Once again, it was a sensational gold medal game — a sensational game that ended a sensational tournament. Twenty years from now, you’ll remember where you were when Sid the Kid scored the winner.

Bravo.

The IOC is an Evil Empire. Or Just a Collection of Twits?

I’ve covered nine Olympic Games and from the first time I showed up in Los Angeles in 1984, I’ve had this feeling that the International Olympic Committee is an Evil Empire. Just like the Star Wars’ Evil Empire. These days Jacques Rogge is Darth Vader. It used to be Juan Antonio Samaranch.

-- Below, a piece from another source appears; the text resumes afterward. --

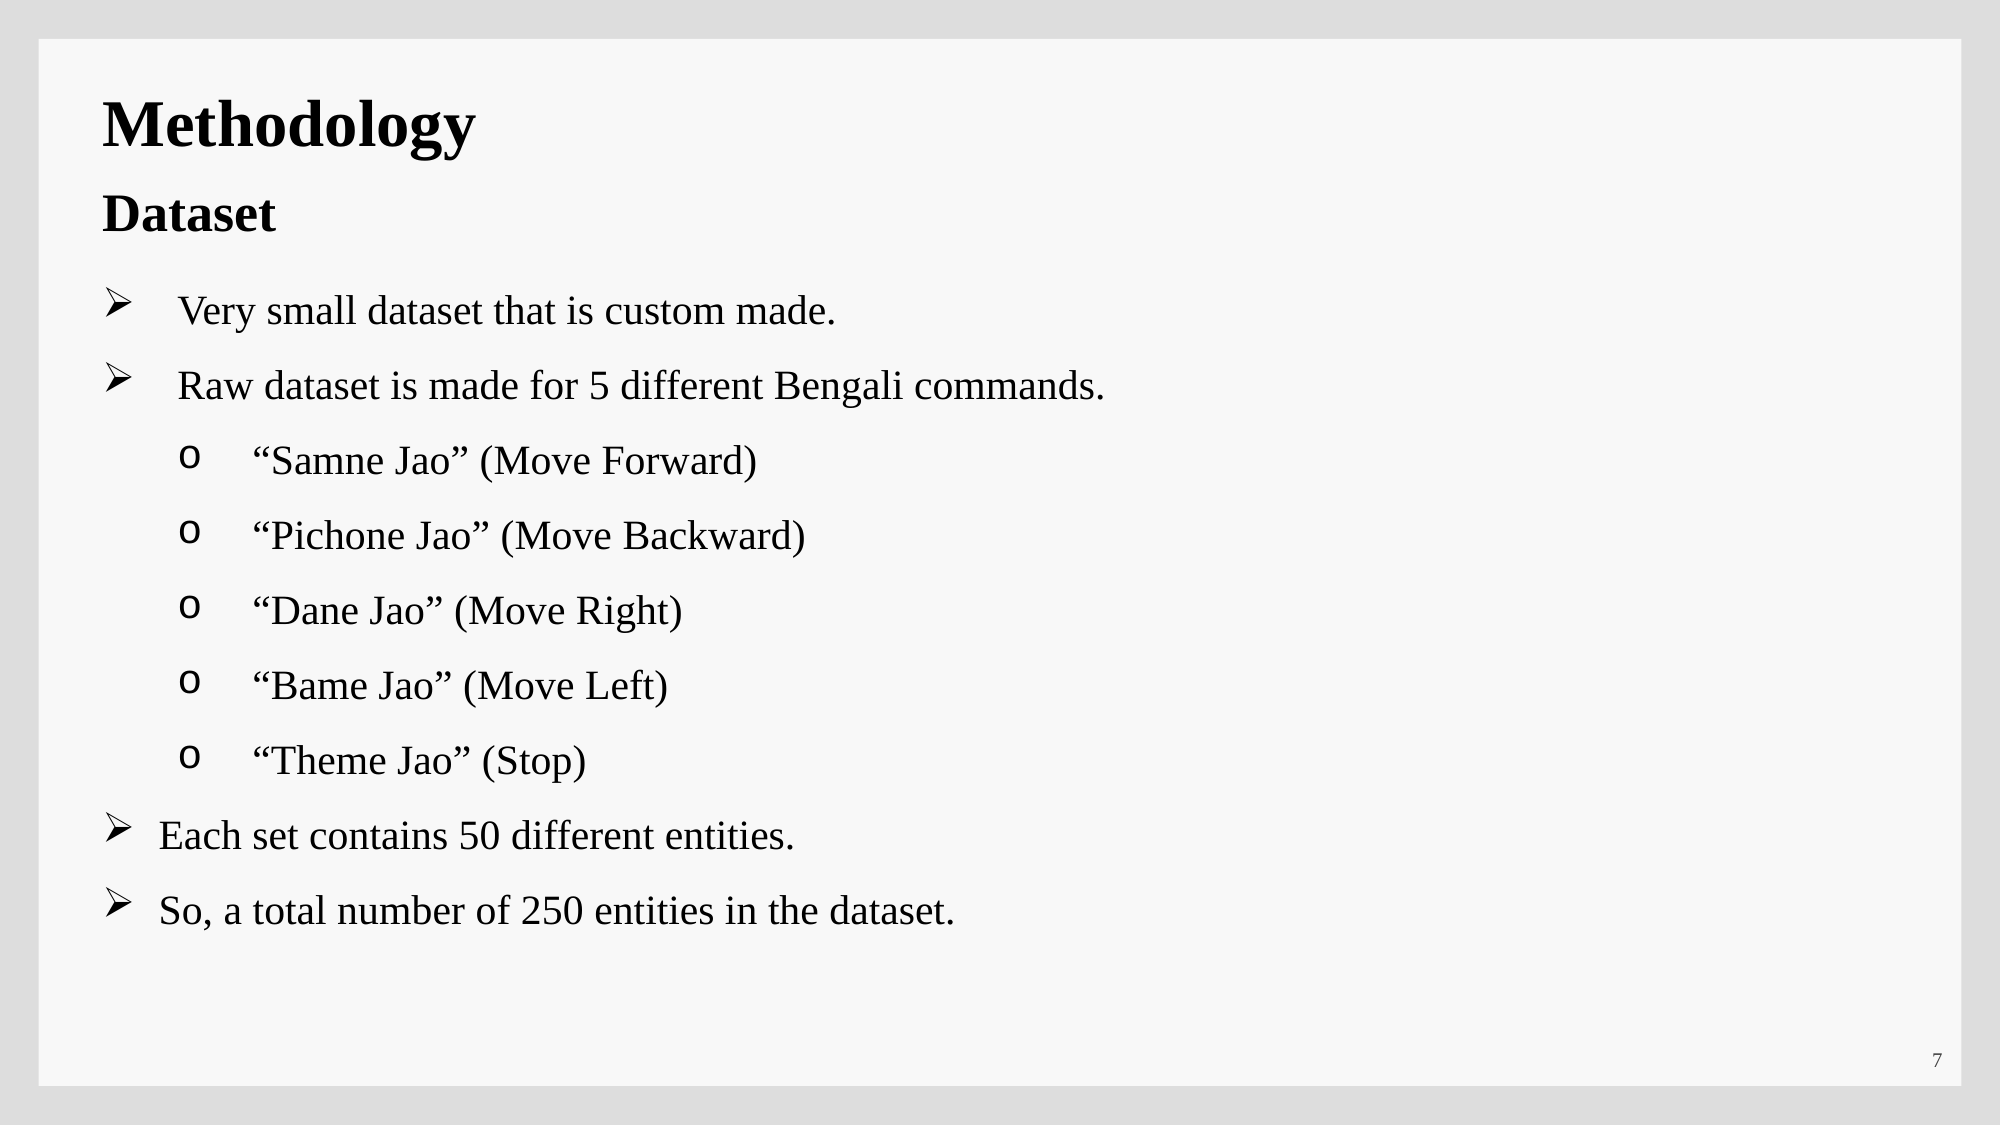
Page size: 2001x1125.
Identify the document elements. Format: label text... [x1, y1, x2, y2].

This weekend, it became significantly clear that the IOC is about as silly as any group of entitled European gentry could possibly be. To paraphrase Monty Python, “These prissy old clowns are our upper class twits of the year.”

Oh, where to start???….

1) NBC reported on Saturday night that five Russian skiers who tested positive for banned substances prior to the Games would not be disciplined until after the Games (if they are ever disciplined at all).

Former WADA chief, Dick Pound is probably vomiting all over the new suit he wore at that panel discussion in Vancouver last week, the one where he called athletes who use banned substances, “sociopathic cheats.” Guess his former colleagues don’t agree.

Like everything else at the IOC, there are rules for some athletes and different rules or others. And, evidently for a small group of Russian skiers, doping is not an issue.

2) The IOC’s final report on the fatal accident that killed Georgian luger Nodar Komaritashvili claimed that there was nothing wrong with the course and that Komaritashvili died as a result of “athlete error.”

Which would be fine, one supposes, if the IOC and the World Luge Federation didn’t immediately change the course, a course on which the world’s best, Armin Zoeggeler, crashed during training.

OK, so let’s get this straight, the IOC and the tall foreheads of World Luge, have blamed the athlete for his own death and yet they immediately moved the men’s start line to the women’s start line, moved the women’s start line to the juniors’ start line, changed the levels and angles at the bottom of the course, built a giant wall where Komaritashvili left the course and slowed down the competitors from the mid-140-kilometres per hour to the mid 120-kilometres per hour.

Sorry, that’s hypocrisy at best or one big, fat, ugly lie at worst.

3) Olympic women’s hockey is a joke.

That’s not to say that women’s hockey is a joke. On the contrary, women’s hockey, as it’s played in Canada and the United States, is a wonderful game dominated more by speed and skill than by size and brute force.

However, after Canada blasted Slovakia 18-0 in Vancouver on Saturday night, it quickly became clear that as an Olympic competition women’s hockey is nothing more than a dual-meet between Canada and the U.S.

Since Olympic women’s hockey entered the Games in 1998, the gulf between the dominance of Canada and the United States and the rest of the world has become wider. While Canadian and U.S. women’s hockey gets better, the rest of the world gets considerably worse.

Of course, the idiots who run the IOC, decided to drop women’s softball from the Olympics because, well, it was very popular and too many countries were good at it? Those same IOC bozos decided that women’s ski jump was, ahh, what? Too dangerous?

There is almost nothing the IOC does that makes any sense. Having a women’s hockey competition and yet not allowing women’s ski jump or softball is a classic example of the buffoonery that runs rampant with the upper class twits of the IOC.